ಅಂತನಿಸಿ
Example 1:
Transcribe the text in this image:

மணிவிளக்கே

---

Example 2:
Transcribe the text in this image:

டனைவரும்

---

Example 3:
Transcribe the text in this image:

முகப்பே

--

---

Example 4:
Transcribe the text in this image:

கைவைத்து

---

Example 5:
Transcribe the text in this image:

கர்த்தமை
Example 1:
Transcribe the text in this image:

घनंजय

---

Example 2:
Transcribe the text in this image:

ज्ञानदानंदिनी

**HOW TO COMPLETE THIS TASK:** Using the material above, gather every line that includes "Example".

**RESULT OF THE TASK:**
Example 1:
Example 2:
Example 3:
Example 4:
Example 5:
Example 1:
Example 2:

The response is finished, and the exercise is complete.